Когда Чжан Цзолиня спросили о том, будет ли его ответ в Ургу, тот, подумав, сказал:
— Пожалуй, не стоит отвечать. Письмо сохраните в моём архиве. Думаю, что оно нам ещё пригодится на переговорах с российской делегацией. Москва рано или поздно покончит с диктатором Халхи...
— Будет ли устный ответ казачьему офицеру, доставившему в Мукден письмо?
— Выдайте офицеру за службу небольшую награду серебром. Пусть едет обратно к семёновцам в Харбин.
— Те считают его агентом цин-вана Унгерна в своих кругах.
— Пусть считают. На всякий случай прикажите приглядывать за ним. Особенно когда он бывает на железнодорожной станции Маньчжурия. Для нас это граница с Россией и Халхой...
Поведение некоронованного правителя Маньчжурии имеет объяснение, тогда мало кому знакомое и в Мукдене, и в Пекине. Внешняя Монголия, долгое время являвшаяся зоной влияния царской России, осталась без сюзерена. На эту роль теперь претендовала Япония, с которой Чжан Цзолинь никоим образом не собирался ссориться. Даже из-за цин-вана Унгерна, давшего Халхе государственную независимость от Китая.
Чжан Цзолинь, человек лично богатый, мог содержать немалую агентурную сеть. Её паутина «накрыла» и унгерновский штаб. Так хозяину Мукдена стало известно, что цин-ван Унгерн строит свои планы по восстановлению циньской монархии не на голом песке. Оказывается, барон доподлинно знал, что китайские генералы-монархисты Чжан Кунью, Ли Чжанкуй, Чжан Сюнь и Шэн Юнь готовы и сами поднять мятеж против республиканского строя и поддержать любого «первопроходца» в этом деле.

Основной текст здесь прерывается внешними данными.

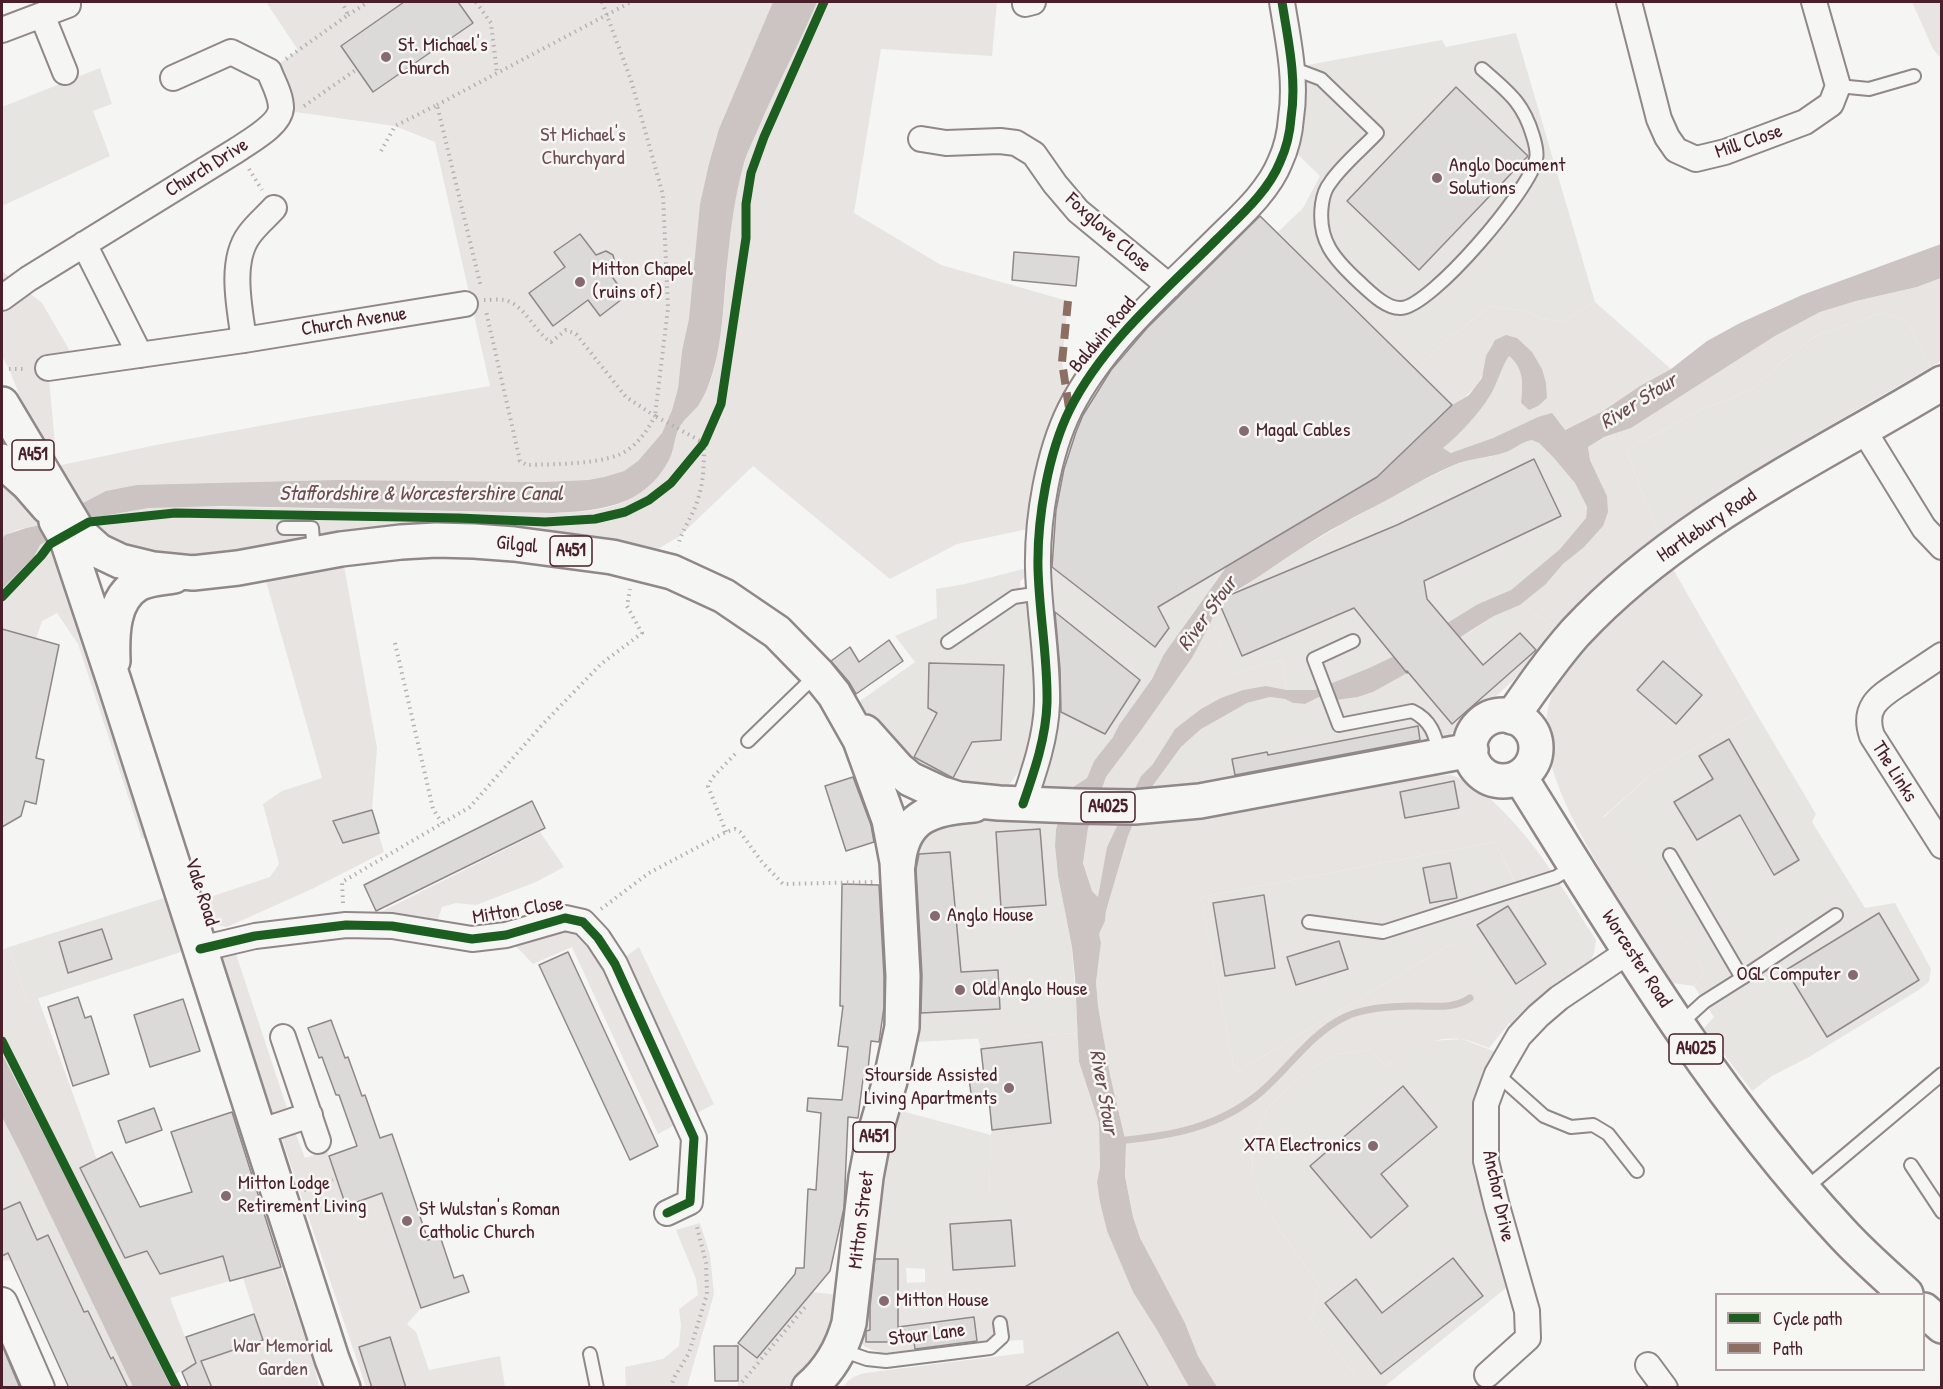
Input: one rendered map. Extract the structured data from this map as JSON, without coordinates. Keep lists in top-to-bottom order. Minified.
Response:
{"streets":{"main road":["A451","Hartlebury Road","Gilgal","A4025","Vale Road","Worcester Road","Mitton Street"],"street":["Mill Close","Church Drive","Foxglove Close","Church Avenue","Baldwin Road","The Links","Mitton Close","Anchor Drive"],"lane":["Stour Lane"]},"crossings":[["Foxglove Close","Baldwin Road"],["Baldwin Road","A4025"],["A451","Gilgal"],["A451","Vale Road"],["Hartlebury Road","A4025"],["Hartlebury Road","Worcester Road"],["Gilgal","A4025"],["Gilgal","Vale Road"],["Gilgal","Mitton Street"],["A4025","Worcester Road"],["A4025","Mitton Street"],["Vale Road","Mitton Close"],["Worcester Road","Anchor Drive"],["Mitton Street","Stour Lane"]],"water":["River Stour","Staffordshire & Worcestershire Canal"],"parks":["St Michael's Churchyard","War Memorial Garden"],"places":["St. Michael's Church","Anglo Document Solutions","Mitton Chapel (ruins of)","Magal Cables","Anglo House","OGL Computer","Old Anglo House","Stourside Assisted Living Apartments","XTA Electronics","Mitton Lodge Retirement Living","St Wulstan's Roman Catholic Church","Mitton House"],"legend":["Cycle path","Path"]}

Среди этой генеральской плеяды особенно выделялся Чжан Сюнь. Именно он летом 1917 года поднял монархический мятеж с целью восстановления на троне бывшего императора Пу И. Его войска в июле захватили Пекин и удерживали его двенадцать дней. Однако в тех событиях Чжан Сюнь не получил народной поддержки. Мятежники были разгромлены премьер-министром Дуань Цижуем, бэянским генералом. Об этих событиях барон Унгерн узнал, когда находился на службе у атамана Семёнова.

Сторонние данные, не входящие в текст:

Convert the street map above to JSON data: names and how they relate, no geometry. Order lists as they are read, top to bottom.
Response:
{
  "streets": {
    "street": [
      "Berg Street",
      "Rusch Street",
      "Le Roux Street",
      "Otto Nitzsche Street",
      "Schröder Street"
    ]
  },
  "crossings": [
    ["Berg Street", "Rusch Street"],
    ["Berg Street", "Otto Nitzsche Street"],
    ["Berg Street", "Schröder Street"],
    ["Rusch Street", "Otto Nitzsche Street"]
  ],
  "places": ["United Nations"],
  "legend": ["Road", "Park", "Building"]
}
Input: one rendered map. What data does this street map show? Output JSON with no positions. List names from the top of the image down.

Чжан Цзолиню, имевшему в Пекине немало высоких по положению осведомителей, были известны многие секреты правительственного кабинета, к которому он особых симпатий, скажем прямо, не питал. Ему было известно, что ещё в 1919 году богатые японские фирмы выдали пекинскому правительству большую ссуду на продолжение строительства Пекин-Калганской железной дороги до Урги. Те же фирмы с Японских островов очень интересовались угольными копями в Халхе и возможностями купить там большие участки земли для хозяйственного освоения.
Из всего этого напрашивался закономерный вывод: Токио против посылки новых китайских войск в Монголию. Ведь в случае победы над силами белого генералу Унгерна эти войска могли «задержаться» в Халхе надолго и стать помехой для японских колонистов. Что же касается денег, ссуженных правительству Пекина на железнодорожное строительство, то Чжан Цзолинь имел повод не раз пошутить:
— Хитрые японцы рассчитались с нашим правительством циньским серебром...
— Расплатились с Пекином той императорской казной, которую они так умело захватили в Пекине и увезли на свои острова...
— Хорошо платят нам за Халху, но только не своим серебром и не в маньчжурскую казну...
— Надо же, мятежники-ихэтуани не тронули императорской серебряной казны, а японцы её увезли сразу...
«Серебряная история» была такова. В 1900 году в Китае, первоначально в провинции Шаньдун, вспыхнуло широкое народное восстание ихэтуаней, названное европейцами «боксёрским». Оно было направлено прежде всего против иностранного засилья в стране, маньчжурская императорская династия Циней оказалась бессильной что-либо сделать.
Инициатором восстания явилось тайное религиозное общество «Ихэциань» («Кулак во имя справедливости и согласия»). Вступившие в общество давали клятву «не быть жадными, не развратничать, не нарушать приказаний родителей, уничтожать иностранцев, убивать чиновников-взяточников». Позже повстанческие отряды были переименованы в «Ихэтуанн» («Отряды справедливости и согласия»). В связи с тем, что в название общества входило слово «циань» (кулак), европейцы назвали повстанцев «боксёрами», а само восстание — «боксёрским».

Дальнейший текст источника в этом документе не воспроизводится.